Sonata for Two Pianos, op.34b in f-minor (1864) [40:29]
Robert SCHUMANN (1810-1856)
Piano Quintet, op.44 in E-flat major (1854?) [30:00]
Begoña Uriarte; Karl-Hermann Mrongovius (pianos)
rec. Radio Nacional de España, Estudio Música 2, Madrid – November 2006
ARTS MUSIC 47597-2 [70:35]

 


Rediscovering familiar, great music is always a wonderful affair. Whether through a stunning performance of a war horse or, perhaps an orchestration or reduction of a familiar work. Liszt’s piano versions of the Beethoven symphonies are one, another is Schoenberg’s way with Brahms’s Piano Quartet, and Reger’s own organ sonata can’t be scoffed at, either.

Brahms is also involved in this ‘rediscovery’ of a work. If his F minor Sonata for two pianos sounds familiar, it’s probably because you know it in its later incarnation, the Piano Quintet op.34. The liner-notes of the ARTS Music release with Begoña Uriarte and husband Karl-Hermann Mrongovius make it seem as though this sonata was part of his general trend to transcribe all his works for piano/four hands or two pianos. But this sonata is not a derivative from the famous Quintet, it is its predecessor and second version after he had not been satisfied with his first attempt of turning the material into a String Quintet. There are ways in which this music is eminently suited for two pianos. Far from being a mere study for the later, more famous work, or a slimmed-down version of it, it stands on its own solid legs - six, I suppose. It is not so much a ‘curiosita’ to have in one’s collection, but a legitimate sonata next to the truly great 20 finger works of Schubert.
 

Whether played with the Pekinel Sisters (Warner) or Matthies-Köhn (Naxos), or Argerich/Rabinovich (Teldec), or Bronfman/Ax (Sony), it is always good to hear. What sets the Duo Uriarte-Mrongovius version apart from the competition is their inclusion of Schumann’s Piano Quintet E-flat major, op.44 in the two-piano version. This is not to be mistaken for the Brahms transcription of the E-flat major Piano Quartet, op.47. For one we do not know the source of the transcription – although it was very likely Brahms, too. This, too, works well enough in its - not so - new guise, though I feel it offers fewer insights or novel perspectives into the original as the sonata allows into its final form. It seems scarcely enough reason to for which to seek out this disc. 

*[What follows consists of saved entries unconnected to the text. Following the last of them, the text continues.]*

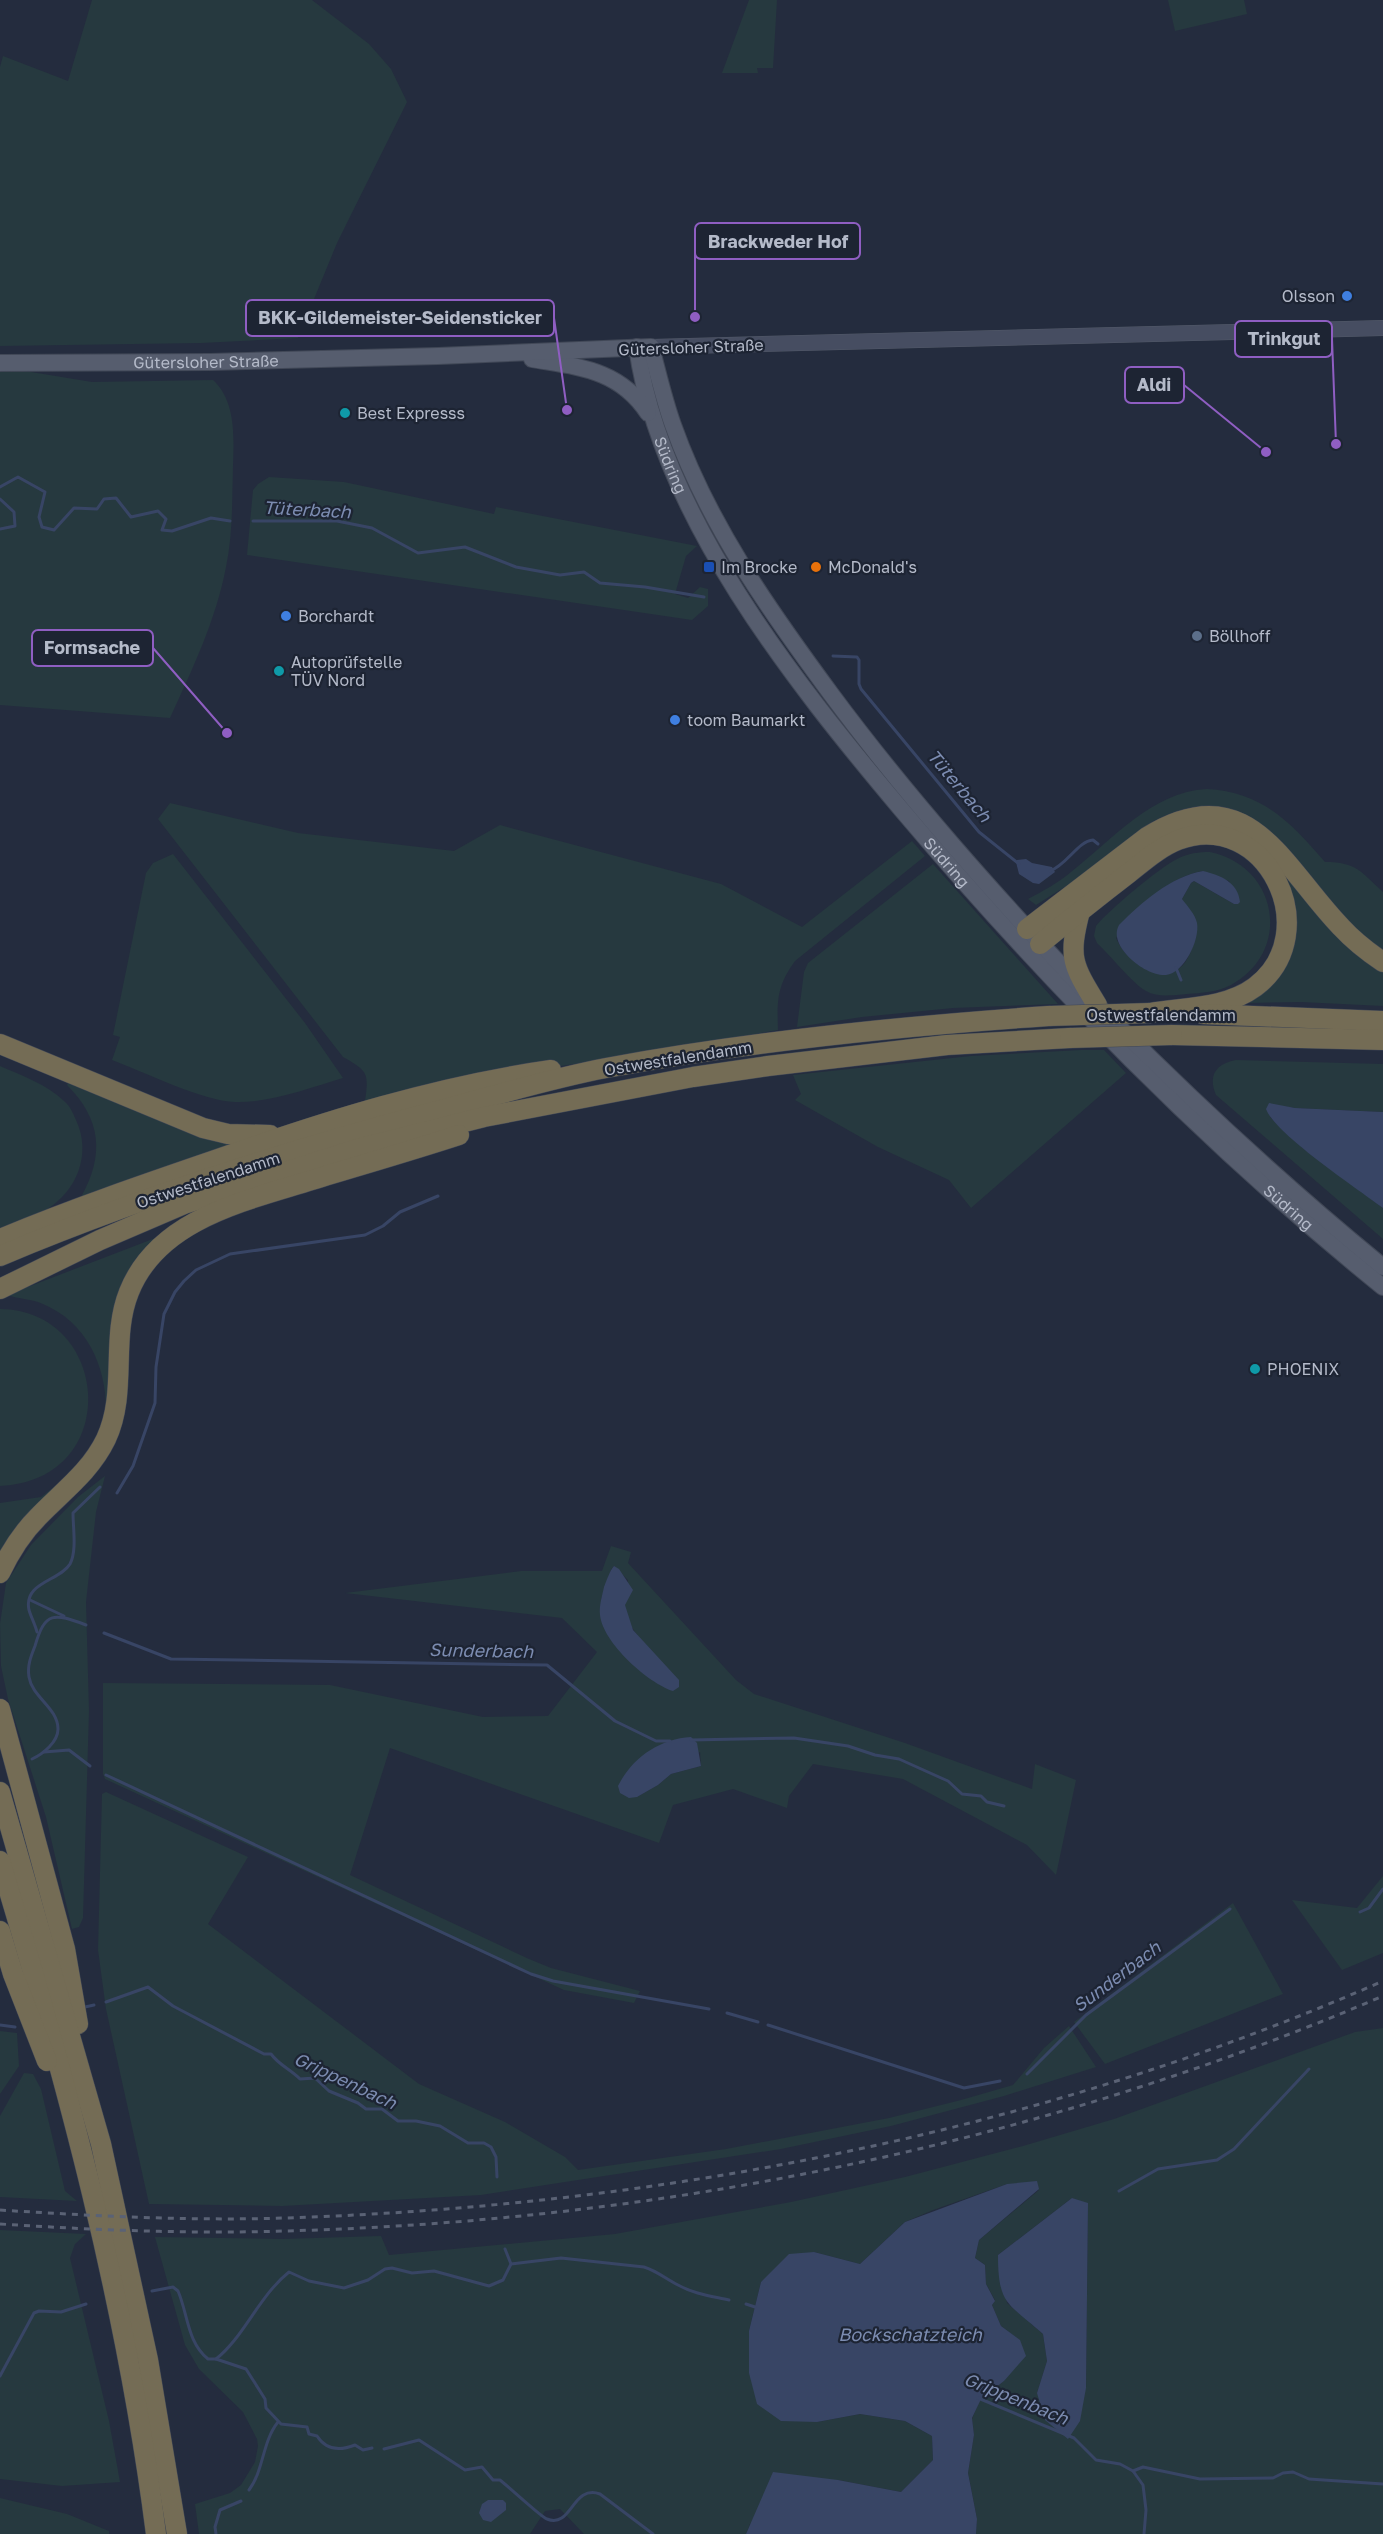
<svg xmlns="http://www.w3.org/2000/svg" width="1383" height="2534" font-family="'Golos Text',sans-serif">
  <rect width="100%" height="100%" fill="#242c3e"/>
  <!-- green -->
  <g fill="#26393f" fill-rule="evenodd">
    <path d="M92 0H312L369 44 391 69 407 102 337 243 298 338 201 343 0 346V67L3 56 68 81Z"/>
    <path d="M749 0H777L773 68H757L758 73H722Z"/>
    <path d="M1168 0H1244L1247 14 1175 31Z"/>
    <path d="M0 371H25L92 382 213 380C236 401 234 437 233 466 232 500 233 534 226 567 216 620 192 670 170 718L0 705Z"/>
    <path d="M269 477 344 482 494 514 496 507 697 546 686 556 675 594 688 598 700 587 708 589V606L692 620 247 555 253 490 258 484Z"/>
    <path d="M1207 789C1263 792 1291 823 1325 862 1357 862 1361 872 1383 892V953C1365 938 1348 923 1333 905 1280 841 1243 773 1150 823L1079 878 1036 905 1028 899C1043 891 1058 883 1071 872 1112 840 1151 792 1207 789Z"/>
    <path d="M170 803 298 833 454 851 500 825 721 884 802 927 912 841 925 856 795 961C777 986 777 1000 778 1030L624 1057 434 1084 365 1101C369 1073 368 1071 343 1057L158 819Z"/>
    <path d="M1210 852C1278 866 1293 951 1231 985 1218 992 1201 993 1187 994 1174 995 1158 998 1146 991 1132 983 1110 955 1097 943L1094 936 1096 926C1110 909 1159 868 1177 859 1188 853 1199 852 1210 852ZM1202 871 1229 881 1234 904 1194 881 1191 883 1182 899 1197 929C1195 941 1189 965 1176 970 1153 981 1125 959 1116 938 1140 909 1163 879 1202 871Z"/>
    <path d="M173 854 305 1023 343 1078C309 1088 271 1103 235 1102 203 1101 144 1072 112 1060L120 1037 113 1035 146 873 153 863Z"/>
    <path d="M933 864 1058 1004 953 1008 862 1017 797 1027 804 972 808 963Z"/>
    <path d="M1277 866 1362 956 1383 972V1006L1301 1002 1248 1003 1272 983 1283 967Z"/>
    <path d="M1081 1050H1104L1126 1073 971 1208 949 1180 878 1147 795 1100 801 1094 793 1075 971 1056Z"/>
    <path d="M1236 1060 1383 1064V1112L1295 1108 1274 1105 1270 1117 1304 1149 1383 1208V1239L1216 1095C1208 1076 1215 1064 1236 1060Z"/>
    <path d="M0 1066C23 1076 46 1084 64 1101 70 1106 73 1113 76 1120 92 1154 77 1191 46 1210 32 1219 15 1224 0 1231Z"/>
    <path d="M68 1083 179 1128 235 1144 81 1197C105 1155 101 1119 67 1085Z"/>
    <path d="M158 1237 143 1256 106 1409C106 1365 86 1322 43 1304 32 1299 19 1299 7 1295Z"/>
    <path d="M0 1309C111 1310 124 1480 0 1486Z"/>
    <path d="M105 1476 96 1512 86 1602 89 1711 83 1918 79 1927 72 1929 46 1817 8 1699 1 1666 0 1624 6 1583 31 1545 78 1497Z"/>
    <path d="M60 1482 0 1557V1503L41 1497Z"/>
    <path d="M611 1546 631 1552 628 1563 736 1680 754 1694 905 1743 1032 1789 1035 1764 1076 1780 1056 1875 1027 1845 903 1779 813 1764 789 1796 787 1808 733 1789 673 1805 659 1843 390 1748 350 1875 529 1959 551 1968 640 1991 634 2003 564 1990 105 1779 103 1774V1683L330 1685 483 1717 548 1716 597 1652 562 1618 345 1593 521 1571H602ZM614 1566 628 1580C628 1589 626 1597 625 1605 624 1620 636 1634 645 1644L601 1599 611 1570ZM700 1752 701 1766 671 1774 658 1785 637 1797Z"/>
    <path d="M106 1792 248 1857 208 1924 419 2084 505 2122 565 2157 578 2170 726 2149 889 2118 961 2100 1013 2085 1044 2048 1069 2026 1096 2067 1004 2096 891 2126 781 2149 481 2195 282 2206 149 2204 106 2009 98 1950 102 1794Z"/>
    <path d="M1383 1876V1953L1342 1970 1292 1900 1357 1908Z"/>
    <path d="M1233 1903 1283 1994 1105 2064 1074 2022Z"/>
    <path d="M1383 2028V2534H976L977 2519 968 2473 974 2435 972 2419 980 2399 1004 2381 1019 2340 1001 2326 992 2305 995 2300 986 2284 985 2265 975 2258 979 2240 1039 2190 1007 2184 933 2210 905 2222 860 2264 814 2252 761 2282 749 2331V2373L817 2422 860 2414 905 2421 932 2436 933 2460 901 2492 838 2480 750 2524 746 2534H584L560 2509 545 2511 530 2534H199L195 2504 230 2493 241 2485 255 2462 258 2446 257 2439 243 2412 199 2369 185 2345 155 2237 282 2239 381 2236 389 2255 615 2234 791 2202 905 2177 1023 2146 1114 2119 1355 2032ZM1072 2198 1088 2204 1086 2388 1037 2393 1047 2361 1043 2334 1007 2303 998 2255Z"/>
    <path d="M0 2031 17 2033 19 2066 0 2094Z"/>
    <path d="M24 2073 33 2074 41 2089 65 2191 77 2201 0 2197V2116Z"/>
    <path d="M0 2230 86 2234 75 2244 70 2258 109 2421 120 2482 62 2486 0 2479Z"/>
    <path d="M0 2498 67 2514 109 2531V2534H0Z"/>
  </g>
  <!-- water -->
  <g fill="#384565">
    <path d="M1026 859 1032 863 1052 867 1055 872 1039 884 1033 883 1019 874 1016 862 1017 860Z"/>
    <path d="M1203 871C1220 875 1238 882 1240 902L1238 904H1234L1194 881 1191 883 1182 899C1188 907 1195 914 1197 923 1200 940 1184 973 1166 975 1146 977 1107 946 1119 925 1142 902 1170 877 1203 871Z"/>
    <path d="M1269 1103 1295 1108 1383 1112V1208C1358 1189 1275 1134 1266 1109Z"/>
    <path d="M614 1566 619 1569 633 1590 625 1605 633 1630 679 1680V1687L673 1691C648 1683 603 1643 600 1615 599 1606 602 1596 604 1587 607 1580 609 1572 614 1566Z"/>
    <path d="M691 1737 697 1743 701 1766 671 1774 658 1785 637 1797 629 1798 620 1793 618 1786C632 1758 659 1739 691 1737Z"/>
    <path d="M1037 2181 1039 2189 979 2240 975 2258 985 2265 986 2284 995 2301 992 2305 1001 2326 1020 2340 1026 2356 1004 2381 981 2399 972 2418 974 2435 968 2473 977 2519 976 2534H746L773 2472 838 2480 901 2492 933 2460 932 2436 905 2421 860 2414 817 2422 781 2421 757 2404 749 2373V2331L761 2282 789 2254 814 2252 860 2264 905 2222 1007 2184Z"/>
    <path d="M1072 2198 1088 2203 1086 2388 1080 2421 1068 2439 1045 2420 1037 2393 1047 2361 1043 2334C1008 2303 998 2305 998 2255Z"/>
    <path d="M488 2500H503L506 2503V2510L491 2522 483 2520 479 2513 482 2504Z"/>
  </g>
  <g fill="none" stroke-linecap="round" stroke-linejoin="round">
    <!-- stream -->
    <g stroke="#384565" stroke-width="3">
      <path d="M0 487 18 477 45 492 39 517 42 527 54 530 74 508 97 509 104 499 116 498 131 517 158 511 166 519 162 530 172 531 211 518 230 521"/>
      <path d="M0 499 14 512 15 526 0 529"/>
      <path d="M253 521H337L372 528 418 553 465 547 516 567 560 575 584 572 600 583 645 587 704 597"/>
      <path d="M833 656 857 657 859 660V684L861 689 979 832 1019 864"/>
      <path d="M1050 871C1067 865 1078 841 1093 840L1098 844"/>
      <path d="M1176 968 1181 980"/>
      <path d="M117 1493 133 1466 155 1403 156 1367 164 1314 175 1292 184 1281 196 1270 230 1254 365 1235 383 1226 400 1212 438 1196"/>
      <path d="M30 1600 64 1616"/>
      <path d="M37 1632C35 1624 31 1617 29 1610 23 1582 60 1581 70 1564 77 1551 73 1528 73 1513L100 1487"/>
      <path d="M104 1633 171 1659 547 1665 615 1721 656 1741H670"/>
      <path d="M691 1740 794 1738 848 1746 875 1755 899 1759 948 1781 962 1794 981 1796 987 1802 1004 1806"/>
      <path d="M44 1752 69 1750 90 1766"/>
      <path d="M32 1759C43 1754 58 1742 58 1729 58 1708 32 1697 29 1677 27 1666 31 1656 35 1646 45 1611 54 1613 86 1625"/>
      <path d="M106 1775 531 1974 553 1981 709 2009"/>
      <path d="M1360 1912 1369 1908 1383 1889"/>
      <path d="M106 2002 148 1987 173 2006 264 2054H271C279 2065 290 2069 300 2079L315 2078 329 2091 358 2103 366 2109H382L398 2121H416L440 2126 468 2143H484L491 2147 496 2157 497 2177"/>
      <path d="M85 2007 94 2005"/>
      <path d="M727 2013 758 2022"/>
      <path d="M0 2025 15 2027"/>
      <path d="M768 2025 964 2088 1000 2081"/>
      <path d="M1027 2074 1086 2015 1230 1909"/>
      <path d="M1119 2191 1158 2169 1217 2160 1234 2149 1309 2069"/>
      <path d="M505 2249 511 2264 561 2258 644 2267C657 2271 666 2279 678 2285 694 2294 711 2296 729 2300"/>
      <path d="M152 2291 173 2287 178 2291C188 2314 187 2342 208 2359H216L246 2369 265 2399 266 2408 281 2424 307 2427 309 2434 317 2436C326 2450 340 2451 355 2445L363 2450 372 2448"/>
      <path d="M746 2304 755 2307"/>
      <path d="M216 2359C244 2337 259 2296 289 2272L309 2281 344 2288 368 2280 385 2269 392 2268 412 2273 434 2271 489 2286 503 2280 511 2264"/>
      <path d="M0 2376 34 2313 39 2311 61 2312 86 2304"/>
      <path d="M978 2398 1074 2438 1096 2460 1120 2464 1133 2471 1143 2485 1146 2510 1144 2534"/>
      <path d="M384 2449 419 2440 465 2470 482 2467 493 2480H500C508 2486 542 2518 547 2519 572 2529 572 2484 600 2494L653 2534"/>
      <path d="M1133 2471 1143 2467 1200 2479 1273 2478 1283 2473 1293 2472 1309 2479 1383 2484"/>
      <path d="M249 2490C264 2470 262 2442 278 2422"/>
      <path d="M216 2534 215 2527 220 2510 241 2501"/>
    </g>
    <!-- secondary casing -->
    <g stroke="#535a69" stroke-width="16">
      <path id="secondary" d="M651 347 1383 328"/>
    </g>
    <!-- primary casing -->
    <g stroke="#414857" stroke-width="18">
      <g id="primary">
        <path id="s1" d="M637 347C660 514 795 683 901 809 1049 984 1205 1143 1383 1287"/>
        <path d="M532 359C578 367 619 369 648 413"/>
        <path id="s2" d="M0 363 210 362 438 356 651 347C658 373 664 400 673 425 708 524 769 610 831 694 908 798 995 895 1084 990"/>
        <path d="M1101 1009C1191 1100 1284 1186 1383 1267"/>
      </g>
    </g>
    <!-- highway casing -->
    <g stroke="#404756" stroke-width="21">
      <g id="highway">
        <path d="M1080 911C1068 958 1072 964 1097 1005"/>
        <path d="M1027 929 1147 837C1248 774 1282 866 1341 927 1353 940 1368 952 1383 962"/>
        <path d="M1040 944C1069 920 1099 896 1129 873 1144 861 1160 847 1178 840 1266 807 1327 933 1255 987 1225 1009 1184 1007 1150 1013"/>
        <path d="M1203 1014 1383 1021"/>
        <path d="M1172 1035 1383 1040"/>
        <path d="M0 1044 203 1128 228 1134 270 1135"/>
        <path d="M0 1239C72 1209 145 1184 218 1159 326 1121 437 1086 551 1070"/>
        <path d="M0 1256C140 1197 286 1151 433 1112 490 1097 548 1079 606 1068 752 1041 901 1026 1049 1016"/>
        <path d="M0 1289 100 1240 184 1204 357 1149 484 1117 693 1077 768 1066 947 1045 1070 1038"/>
        <path d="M0 1573C10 1552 22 1533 38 1517 63 1491 90 1472 106 1439 128 1392 110 1339 129 1292 158 1219 245 1201 312 1180 361 1165 410 1151 459 1135"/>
        <path d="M0 1709 65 1949 78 2024"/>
        <path d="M0 1792 101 2144 148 2360 177 2534"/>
        <path d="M0 1861C67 2082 127 2305 156 2534"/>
        <path d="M0 1931 13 1974 47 2061"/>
      </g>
    </g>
    <!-- secondary -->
    <use href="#secondary" stroke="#464d61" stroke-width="15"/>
    <!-- primary -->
    <use href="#primary" stroke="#565d6e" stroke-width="16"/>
    <!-- highway -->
    <use href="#highway" stroke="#746c55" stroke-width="20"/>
    <!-- rail -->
    <g stroke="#5a6275" stroke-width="3" stroke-dasharray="6 6" stroke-linecap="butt">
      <path d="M0 2210C94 2216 190 2221 284 2218 661 2206 1037 2133 1383 1981"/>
      <path d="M0 2224C95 2230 189 2234 284 2231 662 2221 1035 2145 1383 1996"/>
    </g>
    <!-- highway-bridge casing -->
    <g stroke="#404756" stroke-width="21" stroke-linecap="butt">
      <g id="highway-bridge">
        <path d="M1049 1016 1150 1013"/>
        <path d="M1070 1038 1172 1035"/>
      </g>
    </g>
    <!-- highway-bridge -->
    <use href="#highway-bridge" stroke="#746c55" stroke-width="20"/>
  </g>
  <!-- markers -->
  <g fill="#3f7fe0" stroke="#1d2433" stroke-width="2">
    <circle cx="1347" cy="296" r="6"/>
    <circle cx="286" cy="616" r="6"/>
    <circle cx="675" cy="720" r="6"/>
  </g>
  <g fill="#0f9aa8" stroke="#1d2433" stroke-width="2">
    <circle cx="345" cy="413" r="6"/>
    <circle cx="279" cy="671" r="6"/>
    <circle cx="1255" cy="1369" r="6"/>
  </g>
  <rect fill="#1a4fb4" stroke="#1d2433" stroke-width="2" x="703" y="561" width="12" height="12" rx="3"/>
  <circle fill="#e8710a" stroke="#1d2433" stroke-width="2" cx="816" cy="567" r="6"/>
  <circle fill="#5c6f8a" stroke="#1d2433" stroke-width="2" cx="1197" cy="636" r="6"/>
  <g text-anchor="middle" stroke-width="4.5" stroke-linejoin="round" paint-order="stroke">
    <!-- poi labels -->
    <g font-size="16" fill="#b4bac9" stroke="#1d2433" text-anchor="start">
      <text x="1335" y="302" text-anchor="end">Olsson</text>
      <text x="357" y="419">Best Expresss</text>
      <text x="721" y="573">Im Brocke</text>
      <text x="828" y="573">McDonald's</text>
      <text x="298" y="622">Borchardt</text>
      <text x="1209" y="642">Böllhoff</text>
      <text x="291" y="668">Autoprüfstelle<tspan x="291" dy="18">TÜV Nord</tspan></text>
      <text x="687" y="726">toom Baumarkt</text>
      <text x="1267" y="1375">PHOENIX</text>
    </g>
    <!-- street labels -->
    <g font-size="16" fill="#b4bac9" stroke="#1d2433">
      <text transform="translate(691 347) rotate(-2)" y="6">Gütersloher Straße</text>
      <text dy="6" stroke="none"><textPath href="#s2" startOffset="206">Gütersloher Straße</textPath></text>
      <text dy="6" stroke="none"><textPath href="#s1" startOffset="123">Südring</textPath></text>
      <text dy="6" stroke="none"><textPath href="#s1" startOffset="609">Südring</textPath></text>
      <text x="1161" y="1021">Ostwestfalendamm</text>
      <text transform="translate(678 1058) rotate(-9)" y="6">Ostwestfalendamm</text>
      <text transform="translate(208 1180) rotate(-18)" y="6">Ostwestfalendamm</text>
      <text dy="6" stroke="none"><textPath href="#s1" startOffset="1095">Südring</textPath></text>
    </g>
    <!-- water labels -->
    <g font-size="18" font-style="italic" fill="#7c8cb1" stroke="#1d2433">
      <text transform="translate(307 510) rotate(3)" y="6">Tüterbach</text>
      <text transform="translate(959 786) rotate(50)" y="6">Tüterbach</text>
      <text transform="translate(481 1651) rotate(1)" y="6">Sunderbach</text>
      <text transform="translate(1117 1977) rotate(-37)" y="6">Sunderbach</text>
      <text transform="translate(345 2081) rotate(25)" y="6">Grippenbach</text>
      <text x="910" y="2341">Bockschatzteich</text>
      <text transform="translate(1016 2399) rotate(22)" y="6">Grippenbach</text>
    </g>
  </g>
  <!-- callouts -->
  <path fill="none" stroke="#8f5ec2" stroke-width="2" d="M695 317L695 241M567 410L554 318M1336 444L1332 339M1266 452L1184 385M227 733L153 648"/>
  <g fill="#8f5ec2" stroke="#1d2433" stroke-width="2">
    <circle cx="695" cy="317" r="6"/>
    <circle cx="567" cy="410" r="6"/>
    <circle cx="1336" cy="444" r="6"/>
    <circle cx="1266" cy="452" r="6"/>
    <circle cx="227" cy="733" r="6"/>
  </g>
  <g fill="#1d2433" stroke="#8f5ec2" stroke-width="2">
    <rect x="695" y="223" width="165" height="36" rx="6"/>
    <rect x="246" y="300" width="308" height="36" rx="6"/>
    <rect x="1235" y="321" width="97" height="36" rx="6"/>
    <rect x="1125" y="367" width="59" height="36" rx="6"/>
    <rect x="32" y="630" width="121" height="36" rx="6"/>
  </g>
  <g font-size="18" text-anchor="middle" font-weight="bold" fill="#b4bac9">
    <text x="778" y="248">Brackweder Hof</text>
    <text x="400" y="324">BKK-Gildemeister-Seidensticker</text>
    <text x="1284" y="345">Trinkgut</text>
    <text x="1154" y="391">Aldi</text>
    <text x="92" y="654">Formsache</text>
  </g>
</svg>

It would be, as it were, the only reason to think about acquiring this disc. Not because the piano duo does not perform ably, evenly, flawlessly. They do all that – and occasionally with emotion, too. But the squeaking of what must be a wheel - or more - of one of the grand pianos is caught on tape throughout the recording. You would have to have a very mediocre stereo system to miss this over speakers – and via headphones it makes this disc nothing short of unlistenable. How this could have escaped sound engineers Jesús Garrido and Eduardo Pérez de Mora or editor Raffaele Fiorillo is beyond me – but they have essentially produced a recording that was "dead on arrival" (DOA).